INPUT RECORDS =

+ + + + +

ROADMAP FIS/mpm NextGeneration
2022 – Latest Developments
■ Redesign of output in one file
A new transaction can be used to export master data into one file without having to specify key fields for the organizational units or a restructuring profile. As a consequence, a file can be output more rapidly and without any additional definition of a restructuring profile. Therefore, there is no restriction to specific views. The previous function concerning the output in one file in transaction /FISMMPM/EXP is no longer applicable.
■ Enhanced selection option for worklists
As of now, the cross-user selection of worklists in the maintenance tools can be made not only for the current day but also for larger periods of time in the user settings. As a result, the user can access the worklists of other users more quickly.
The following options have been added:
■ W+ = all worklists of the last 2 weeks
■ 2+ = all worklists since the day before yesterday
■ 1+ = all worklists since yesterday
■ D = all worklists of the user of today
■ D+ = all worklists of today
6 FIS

+ + + + +

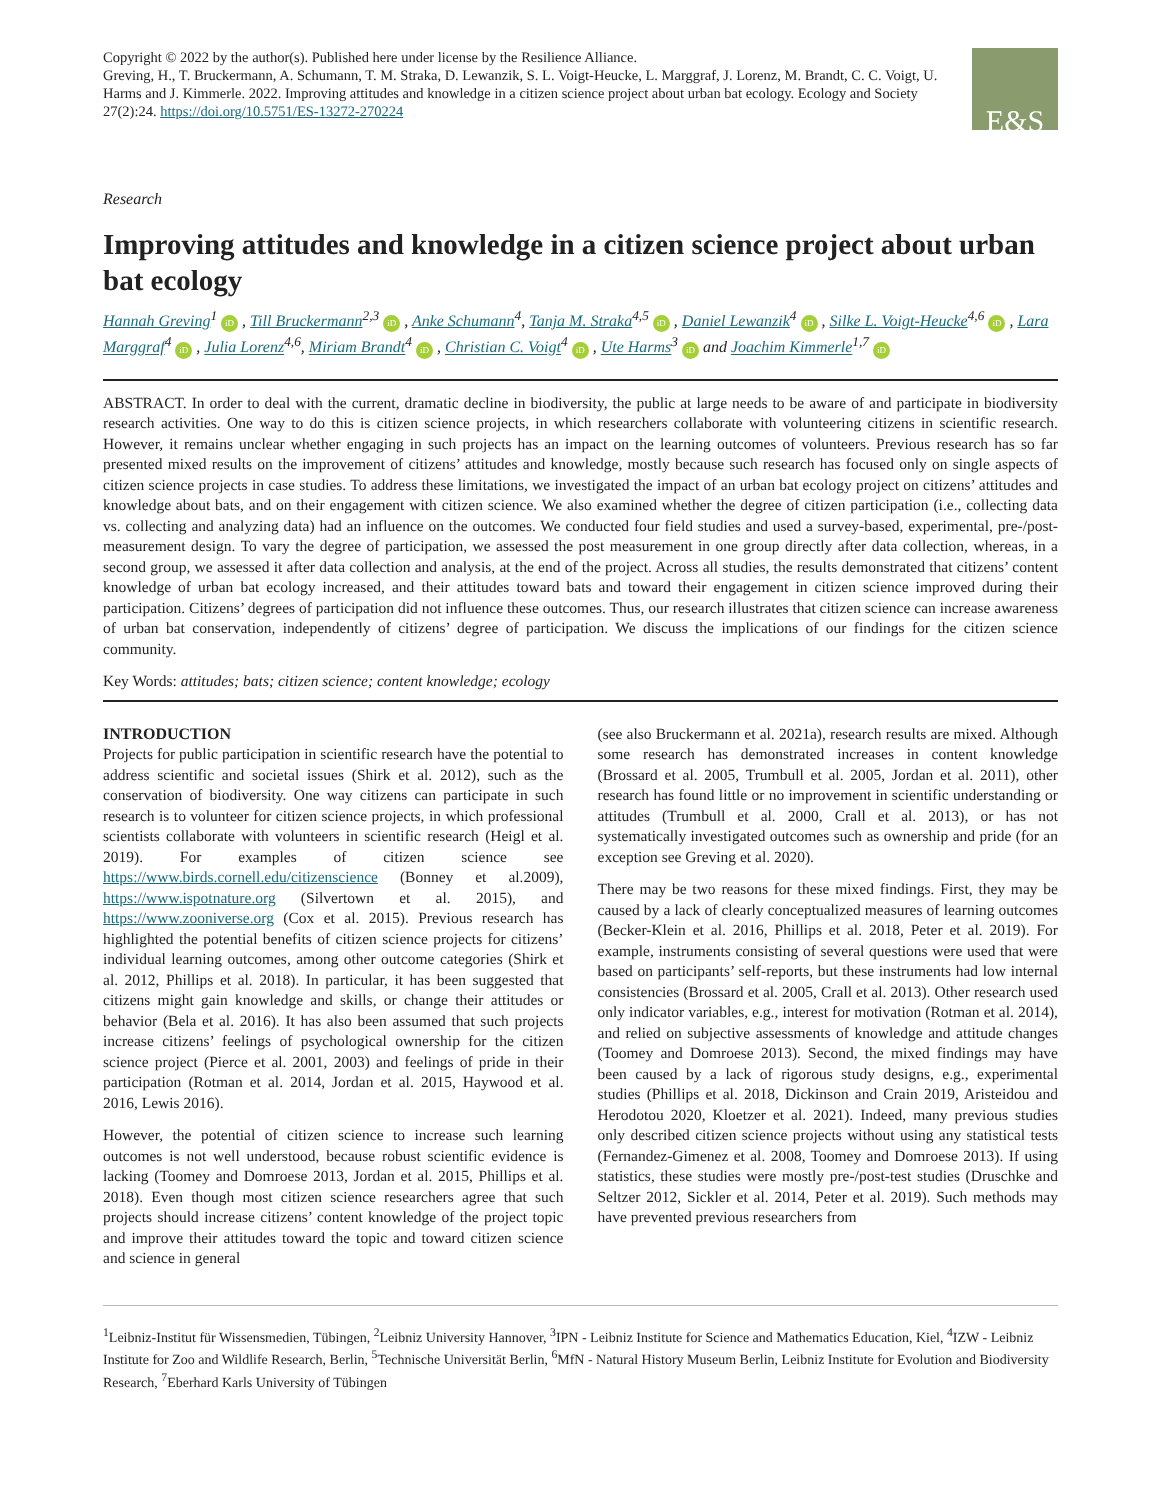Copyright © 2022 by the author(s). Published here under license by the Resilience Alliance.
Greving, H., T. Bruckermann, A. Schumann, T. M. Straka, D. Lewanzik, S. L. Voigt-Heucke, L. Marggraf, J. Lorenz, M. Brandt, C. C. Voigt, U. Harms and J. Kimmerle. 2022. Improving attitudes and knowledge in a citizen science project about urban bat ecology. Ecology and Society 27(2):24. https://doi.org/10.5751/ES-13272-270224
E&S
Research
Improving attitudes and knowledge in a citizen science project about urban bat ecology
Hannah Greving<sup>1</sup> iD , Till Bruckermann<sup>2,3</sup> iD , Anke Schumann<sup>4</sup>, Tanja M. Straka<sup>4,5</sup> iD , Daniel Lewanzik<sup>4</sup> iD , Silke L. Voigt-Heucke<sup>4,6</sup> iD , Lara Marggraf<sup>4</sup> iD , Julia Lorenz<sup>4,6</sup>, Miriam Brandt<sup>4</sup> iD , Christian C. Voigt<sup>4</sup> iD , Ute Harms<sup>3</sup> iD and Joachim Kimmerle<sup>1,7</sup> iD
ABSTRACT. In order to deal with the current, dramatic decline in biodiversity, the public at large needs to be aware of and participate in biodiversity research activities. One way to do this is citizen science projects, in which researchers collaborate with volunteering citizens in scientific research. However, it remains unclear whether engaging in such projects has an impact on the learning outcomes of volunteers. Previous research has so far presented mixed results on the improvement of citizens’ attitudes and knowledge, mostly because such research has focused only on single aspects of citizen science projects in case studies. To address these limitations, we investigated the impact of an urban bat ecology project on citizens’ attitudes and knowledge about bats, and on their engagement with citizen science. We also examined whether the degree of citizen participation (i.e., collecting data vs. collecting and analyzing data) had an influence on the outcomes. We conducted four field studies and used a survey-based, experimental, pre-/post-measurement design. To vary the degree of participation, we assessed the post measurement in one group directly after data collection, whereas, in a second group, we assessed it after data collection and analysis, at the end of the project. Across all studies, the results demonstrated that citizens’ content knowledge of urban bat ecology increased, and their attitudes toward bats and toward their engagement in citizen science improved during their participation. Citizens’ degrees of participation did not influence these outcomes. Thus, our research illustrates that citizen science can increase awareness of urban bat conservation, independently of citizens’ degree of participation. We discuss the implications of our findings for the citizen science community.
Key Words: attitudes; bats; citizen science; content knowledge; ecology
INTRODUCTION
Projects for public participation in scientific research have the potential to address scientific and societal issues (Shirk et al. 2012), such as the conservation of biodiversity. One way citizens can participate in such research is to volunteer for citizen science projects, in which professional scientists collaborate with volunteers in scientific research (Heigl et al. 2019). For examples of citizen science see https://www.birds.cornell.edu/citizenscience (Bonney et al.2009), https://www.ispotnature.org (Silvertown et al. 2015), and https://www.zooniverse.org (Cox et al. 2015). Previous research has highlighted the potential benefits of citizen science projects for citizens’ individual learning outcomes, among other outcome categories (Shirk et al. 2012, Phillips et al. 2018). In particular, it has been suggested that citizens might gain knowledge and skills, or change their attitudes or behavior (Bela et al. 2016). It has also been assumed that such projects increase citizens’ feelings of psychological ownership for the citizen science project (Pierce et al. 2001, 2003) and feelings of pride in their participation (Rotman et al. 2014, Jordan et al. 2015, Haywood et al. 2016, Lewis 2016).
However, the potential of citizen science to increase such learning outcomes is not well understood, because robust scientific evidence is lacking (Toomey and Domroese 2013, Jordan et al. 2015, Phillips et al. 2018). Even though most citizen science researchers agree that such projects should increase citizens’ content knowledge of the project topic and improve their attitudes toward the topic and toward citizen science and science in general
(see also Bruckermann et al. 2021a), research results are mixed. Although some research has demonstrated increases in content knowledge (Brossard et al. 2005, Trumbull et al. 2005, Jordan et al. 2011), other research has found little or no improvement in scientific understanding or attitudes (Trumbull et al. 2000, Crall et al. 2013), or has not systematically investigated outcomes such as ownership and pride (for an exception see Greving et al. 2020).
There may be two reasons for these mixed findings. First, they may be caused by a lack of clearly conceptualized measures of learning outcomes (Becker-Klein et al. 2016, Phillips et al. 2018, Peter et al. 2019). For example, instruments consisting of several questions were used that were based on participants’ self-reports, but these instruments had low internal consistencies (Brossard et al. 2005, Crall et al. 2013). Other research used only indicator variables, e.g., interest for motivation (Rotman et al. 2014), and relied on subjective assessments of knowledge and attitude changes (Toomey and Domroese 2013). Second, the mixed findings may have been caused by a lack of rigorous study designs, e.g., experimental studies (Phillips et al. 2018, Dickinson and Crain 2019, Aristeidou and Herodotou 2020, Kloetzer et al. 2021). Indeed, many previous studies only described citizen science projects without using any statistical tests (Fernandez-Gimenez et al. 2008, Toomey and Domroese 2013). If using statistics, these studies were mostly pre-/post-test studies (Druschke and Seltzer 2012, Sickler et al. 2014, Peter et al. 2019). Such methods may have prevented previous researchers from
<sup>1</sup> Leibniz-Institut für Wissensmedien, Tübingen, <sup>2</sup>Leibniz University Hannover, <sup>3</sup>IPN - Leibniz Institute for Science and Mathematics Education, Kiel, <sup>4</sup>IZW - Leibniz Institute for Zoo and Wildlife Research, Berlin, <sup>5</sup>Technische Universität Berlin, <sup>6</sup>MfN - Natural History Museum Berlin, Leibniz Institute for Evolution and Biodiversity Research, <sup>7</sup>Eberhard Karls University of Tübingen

+ + + + +

TASK DESCRIPTION =
Above is a listing; print exactly its lines from the one with "As of now, the" through the one with "day before yesterday", and no other lines.

ANSWER =
As of now, the cross-user selection of worklists in the maintenance tools can be made not only for the current day but also for larger periods of time in the user settings. As a result, the user can access the worklists of other users more quickly.
The following options have been added:
■ W+ = all worklists of the last 2 weeks
■ 2+ = all worklists since the day before yesterday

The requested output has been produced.